TEXT SECTION.
_____

Daily Bible Studies
|Series Theme: Studies in Jonah|
Introduction to Jonah
The Historical Context
Jonah lived in the time of Jeroboam II, (2 Kings 14:25 ) somewhere probably between 800 and 700BC. If you have done the studies on Nahum you will know that during this period Assyria was gradually developing and by the end of the period Nineveh had grown sufficiently to become the capital of Assyria .
The Geographical Context
Jonah's home was a place called Gath Hepher (2 Kings 14:25 ), near Nazareth in Israel . Joppa was on the coast of Israel . Tarshish is believed to be possibly on the south west coast of Spain . Nineveh is overland to the far north east of Israel .
Historical & Geographical Significance
Jonah's calling to go to Nineveh is still in the early days of that city. It would later (some 100-150 years later) be destroyed by God after His warning through Nahum. Observing the places in the paragraph above, you will realize that when God said go to Nineveh , Jonah went in exactly the opposite direction!
The Breakdown of these Studies
Because there are only six studies for this short book, there are obviously no divisions or Recaps. To get an overview of the book we might divide it as follows:
The Significance and Importance of this Book
Probably unlike any other book, this little book reveals the misunderstandings that we can have about God and shows them in stark contrast to the grace of God that is amazingly revealed. It is a book full of the activity of God. It has been a favourite story told in Sunday Schools, perhaps because it is so simple and clear in respect of what happens, but the lessons are of major importance. If you don't see something of yourself in Jonah, you're probably not being honest with yourself. Realise the wonder of God's grace that comes to you too.
Chapter: Jonah 1
Passage: Jonah 1:1-5
A. Find Out:
1. What came to whom to go where? v.1,2a
2. What was he to do and why? v.2b
3. But what did he do instead? v.3
4. So what did the Lord do? v.4
5. What effect did it have on the sailors? v.5a,b
6. Yet what did Jonah do? v.5c
1. Why do you think Jonah ran away?
2. What does his ability to sleep in a storm indicate?

_____

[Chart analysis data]
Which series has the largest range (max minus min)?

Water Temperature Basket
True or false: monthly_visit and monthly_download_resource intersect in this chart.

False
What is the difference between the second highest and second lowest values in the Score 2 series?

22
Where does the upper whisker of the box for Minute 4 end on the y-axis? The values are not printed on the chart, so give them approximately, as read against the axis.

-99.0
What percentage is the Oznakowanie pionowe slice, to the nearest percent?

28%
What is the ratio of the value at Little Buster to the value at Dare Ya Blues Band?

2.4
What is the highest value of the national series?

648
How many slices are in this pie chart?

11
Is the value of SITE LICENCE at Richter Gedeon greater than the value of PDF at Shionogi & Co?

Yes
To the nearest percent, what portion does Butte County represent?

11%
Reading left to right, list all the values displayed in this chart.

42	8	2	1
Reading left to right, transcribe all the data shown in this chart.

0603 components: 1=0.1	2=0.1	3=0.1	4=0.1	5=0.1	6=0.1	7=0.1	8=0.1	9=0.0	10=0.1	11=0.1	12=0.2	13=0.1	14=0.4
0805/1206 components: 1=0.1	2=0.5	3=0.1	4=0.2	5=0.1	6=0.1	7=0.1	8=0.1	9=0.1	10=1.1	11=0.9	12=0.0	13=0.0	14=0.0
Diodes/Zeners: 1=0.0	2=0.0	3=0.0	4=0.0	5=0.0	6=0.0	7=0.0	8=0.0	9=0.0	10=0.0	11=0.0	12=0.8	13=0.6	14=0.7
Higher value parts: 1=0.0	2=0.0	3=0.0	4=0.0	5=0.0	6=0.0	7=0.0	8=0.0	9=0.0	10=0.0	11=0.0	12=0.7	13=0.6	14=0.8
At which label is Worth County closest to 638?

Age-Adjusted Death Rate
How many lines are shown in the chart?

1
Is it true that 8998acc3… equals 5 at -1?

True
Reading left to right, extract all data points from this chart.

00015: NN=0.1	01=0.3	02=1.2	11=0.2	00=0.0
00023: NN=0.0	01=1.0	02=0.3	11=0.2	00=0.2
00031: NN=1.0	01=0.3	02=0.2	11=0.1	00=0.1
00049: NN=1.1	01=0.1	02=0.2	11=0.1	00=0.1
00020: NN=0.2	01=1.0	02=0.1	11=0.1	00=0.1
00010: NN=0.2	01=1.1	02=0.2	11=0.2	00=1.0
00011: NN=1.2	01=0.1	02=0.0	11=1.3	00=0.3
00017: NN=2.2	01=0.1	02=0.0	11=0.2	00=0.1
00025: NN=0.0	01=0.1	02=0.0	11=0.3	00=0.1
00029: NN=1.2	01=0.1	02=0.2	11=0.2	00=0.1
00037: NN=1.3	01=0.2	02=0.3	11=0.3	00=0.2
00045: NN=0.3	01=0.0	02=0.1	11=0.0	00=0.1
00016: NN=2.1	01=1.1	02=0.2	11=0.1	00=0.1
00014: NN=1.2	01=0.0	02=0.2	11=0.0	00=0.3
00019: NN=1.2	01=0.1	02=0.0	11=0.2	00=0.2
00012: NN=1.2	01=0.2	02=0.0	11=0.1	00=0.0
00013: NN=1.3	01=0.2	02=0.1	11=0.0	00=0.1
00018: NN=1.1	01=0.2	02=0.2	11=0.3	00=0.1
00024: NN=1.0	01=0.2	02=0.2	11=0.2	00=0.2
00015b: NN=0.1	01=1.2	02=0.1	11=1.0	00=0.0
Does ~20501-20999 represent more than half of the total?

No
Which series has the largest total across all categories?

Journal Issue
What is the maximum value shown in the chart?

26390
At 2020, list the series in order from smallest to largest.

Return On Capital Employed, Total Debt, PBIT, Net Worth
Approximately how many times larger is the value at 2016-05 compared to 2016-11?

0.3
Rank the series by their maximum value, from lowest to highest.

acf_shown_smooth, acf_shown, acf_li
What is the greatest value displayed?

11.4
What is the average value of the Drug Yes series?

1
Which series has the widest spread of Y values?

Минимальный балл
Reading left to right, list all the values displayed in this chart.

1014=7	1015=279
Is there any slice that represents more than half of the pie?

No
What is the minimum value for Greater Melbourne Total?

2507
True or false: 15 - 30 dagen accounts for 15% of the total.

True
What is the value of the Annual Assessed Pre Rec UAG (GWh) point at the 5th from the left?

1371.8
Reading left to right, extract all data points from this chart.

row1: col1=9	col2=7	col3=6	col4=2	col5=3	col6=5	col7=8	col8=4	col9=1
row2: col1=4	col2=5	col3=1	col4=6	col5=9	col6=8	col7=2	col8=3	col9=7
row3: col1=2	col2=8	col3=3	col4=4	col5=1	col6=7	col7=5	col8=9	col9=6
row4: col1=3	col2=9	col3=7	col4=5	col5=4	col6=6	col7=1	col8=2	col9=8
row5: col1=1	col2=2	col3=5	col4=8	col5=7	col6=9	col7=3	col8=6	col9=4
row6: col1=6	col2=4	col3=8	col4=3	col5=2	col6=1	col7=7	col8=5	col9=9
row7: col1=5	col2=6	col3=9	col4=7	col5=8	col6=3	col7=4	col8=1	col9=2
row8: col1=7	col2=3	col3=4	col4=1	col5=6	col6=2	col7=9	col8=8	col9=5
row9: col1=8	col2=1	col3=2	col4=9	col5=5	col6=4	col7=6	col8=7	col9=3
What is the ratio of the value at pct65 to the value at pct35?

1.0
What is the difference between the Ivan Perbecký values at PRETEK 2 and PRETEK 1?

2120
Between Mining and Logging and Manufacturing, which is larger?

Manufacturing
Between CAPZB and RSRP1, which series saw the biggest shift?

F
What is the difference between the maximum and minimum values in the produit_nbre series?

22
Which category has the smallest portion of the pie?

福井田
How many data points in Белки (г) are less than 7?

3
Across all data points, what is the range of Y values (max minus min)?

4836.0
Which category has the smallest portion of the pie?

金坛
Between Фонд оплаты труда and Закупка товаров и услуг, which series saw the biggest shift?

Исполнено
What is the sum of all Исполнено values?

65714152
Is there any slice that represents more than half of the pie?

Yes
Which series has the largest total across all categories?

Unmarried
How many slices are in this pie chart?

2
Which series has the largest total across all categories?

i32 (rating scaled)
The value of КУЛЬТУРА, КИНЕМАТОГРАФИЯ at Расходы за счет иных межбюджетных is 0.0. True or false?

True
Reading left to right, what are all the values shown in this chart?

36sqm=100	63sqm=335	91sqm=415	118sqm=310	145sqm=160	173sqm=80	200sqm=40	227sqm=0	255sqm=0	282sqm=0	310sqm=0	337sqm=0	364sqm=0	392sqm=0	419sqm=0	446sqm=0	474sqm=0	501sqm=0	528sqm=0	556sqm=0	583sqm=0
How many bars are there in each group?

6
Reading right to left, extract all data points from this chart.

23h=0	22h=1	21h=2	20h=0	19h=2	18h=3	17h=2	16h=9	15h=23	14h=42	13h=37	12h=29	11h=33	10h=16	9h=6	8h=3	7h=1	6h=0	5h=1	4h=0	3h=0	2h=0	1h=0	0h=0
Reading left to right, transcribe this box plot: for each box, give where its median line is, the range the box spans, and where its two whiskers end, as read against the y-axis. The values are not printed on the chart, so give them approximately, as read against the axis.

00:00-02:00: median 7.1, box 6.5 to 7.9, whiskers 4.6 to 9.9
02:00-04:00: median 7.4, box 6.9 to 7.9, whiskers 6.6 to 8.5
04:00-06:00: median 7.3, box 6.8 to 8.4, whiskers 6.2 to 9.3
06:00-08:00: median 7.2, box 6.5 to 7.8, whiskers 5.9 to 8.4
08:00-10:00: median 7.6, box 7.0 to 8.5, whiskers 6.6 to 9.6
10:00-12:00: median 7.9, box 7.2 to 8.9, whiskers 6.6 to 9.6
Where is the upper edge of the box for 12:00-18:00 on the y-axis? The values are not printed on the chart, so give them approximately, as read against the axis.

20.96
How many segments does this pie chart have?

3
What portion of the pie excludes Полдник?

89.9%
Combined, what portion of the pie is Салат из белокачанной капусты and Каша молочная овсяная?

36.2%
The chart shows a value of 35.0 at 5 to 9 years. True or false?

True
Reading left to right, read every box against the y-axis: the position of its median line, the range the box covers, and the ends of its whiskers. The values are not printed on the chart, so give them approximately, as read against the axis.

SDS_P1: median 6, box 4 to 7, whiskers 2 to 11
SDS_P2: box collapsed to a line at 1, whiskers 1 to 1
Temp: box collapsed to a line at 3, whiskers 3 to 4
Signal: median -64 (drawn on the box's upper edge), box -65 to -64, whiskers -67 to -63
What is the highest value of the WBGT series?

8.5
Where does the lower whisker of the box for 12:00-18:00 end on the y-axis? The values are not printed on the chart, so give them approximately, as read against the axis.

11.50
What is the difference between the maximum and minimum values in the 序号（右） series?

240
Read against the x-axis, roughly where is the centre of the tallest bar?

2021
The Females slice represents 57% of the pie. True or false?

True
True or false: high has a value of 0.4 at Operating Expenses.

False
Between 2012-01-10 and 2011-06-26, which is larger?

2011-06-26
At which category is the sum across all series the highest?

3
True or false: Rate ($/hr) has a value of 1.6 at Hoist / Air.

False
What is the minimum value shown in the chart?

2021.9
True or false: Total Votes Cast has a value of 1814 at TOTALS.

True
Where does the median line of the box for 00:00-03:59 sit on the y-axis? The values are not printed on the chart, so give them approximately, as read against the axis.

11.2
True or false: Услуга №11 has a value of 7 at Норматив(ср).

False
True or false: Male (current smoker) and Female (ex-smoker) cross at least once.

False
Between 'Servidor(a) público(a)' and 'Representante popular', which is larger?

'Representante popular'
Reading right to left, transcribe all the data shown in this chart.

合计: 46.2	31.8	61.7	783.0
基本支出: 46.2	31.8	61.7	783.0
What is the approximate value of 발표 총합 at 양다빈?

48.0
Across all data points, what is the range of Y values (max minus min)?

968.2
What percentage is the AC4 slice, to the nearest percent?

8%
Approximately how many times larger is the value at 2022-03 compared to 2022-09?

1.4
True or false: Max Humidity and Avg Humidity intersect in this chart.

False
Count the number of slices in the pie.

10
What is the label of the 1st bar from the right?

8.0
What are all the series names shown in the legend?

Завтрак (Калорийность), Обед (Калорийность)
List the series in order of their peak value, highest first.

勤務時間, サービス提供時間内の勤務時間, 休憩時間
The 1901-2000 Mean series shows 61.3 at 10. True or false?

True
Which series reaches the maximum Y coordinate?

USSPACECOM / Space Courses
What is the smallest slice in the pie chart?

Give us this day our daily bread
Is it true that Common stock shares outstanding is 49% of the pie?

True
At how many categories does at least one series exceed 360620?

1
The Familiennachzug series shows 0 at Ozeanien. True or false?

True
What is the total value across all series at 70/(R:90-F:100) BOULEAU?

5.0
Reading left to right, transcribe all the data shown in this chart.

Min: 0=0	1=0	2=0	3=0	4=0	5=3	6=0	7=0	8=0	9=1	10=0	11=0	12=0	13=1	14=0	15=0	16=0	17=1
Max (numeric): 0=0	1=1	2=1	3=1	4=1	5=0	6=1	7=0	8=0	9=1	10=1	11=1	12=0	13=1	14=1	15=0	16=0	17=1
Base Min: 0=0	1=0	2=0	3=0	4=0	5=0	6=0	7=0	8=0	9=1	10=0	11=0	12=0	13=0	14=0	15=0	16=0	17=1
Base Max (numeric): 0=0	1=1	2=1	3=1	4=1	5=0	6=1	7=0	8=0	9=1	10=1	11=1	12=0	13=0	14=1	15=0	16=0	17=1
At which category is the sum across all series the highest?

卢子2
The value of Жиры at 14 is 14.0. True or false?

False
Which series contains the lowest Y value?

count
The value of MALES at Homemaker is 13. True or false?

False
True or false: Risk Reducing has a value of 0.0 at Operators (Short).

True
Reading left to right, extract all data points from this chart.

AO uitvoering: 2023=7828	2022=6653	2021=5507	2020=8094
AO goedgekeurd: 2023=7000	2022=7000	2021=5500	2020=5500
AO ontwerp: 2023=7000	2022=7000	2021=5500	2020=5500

_____

TASKS FOR THIS EXERCISE.
(A) Print the records starting at their first line and stopping after the line that contains "What is the difference between the second".
(B) Carry on the Jonah study from the point where it stops.
The Jonah study and the records are unrelated to each other.

YOUR RESPONSES.
(A)
Which series has the largest range (max minus min)?

Water Temperature Basket
True or false: monthly_visit and monthly_download_resource intersect in this chart.

False
What is the difference between the second highest and second lowest values in the Score 2 series?

(B)
3. What indications are there of the severity of the storm?
For those who have been told the story of Jonah in Sunday School, it's familiarity may mean we miss important principles. We need, therefore, to take it slowly. We all assume Jonah was a prophet because he received a word from God (v.1). How it came we don't know. Perhaps it was just a growing sense that this is what God wanted. The detail of it was quite clear: go to Nineveh and preach against its wickedness. Nineveh was a big city so it was probably like the equivalent of saying go and preach against London , New York , Paris, Sydney or Hong Kong. This task, although appearing clear to Jonah also seemed overwhelming and so he did a silly thing: he tried to run away from God.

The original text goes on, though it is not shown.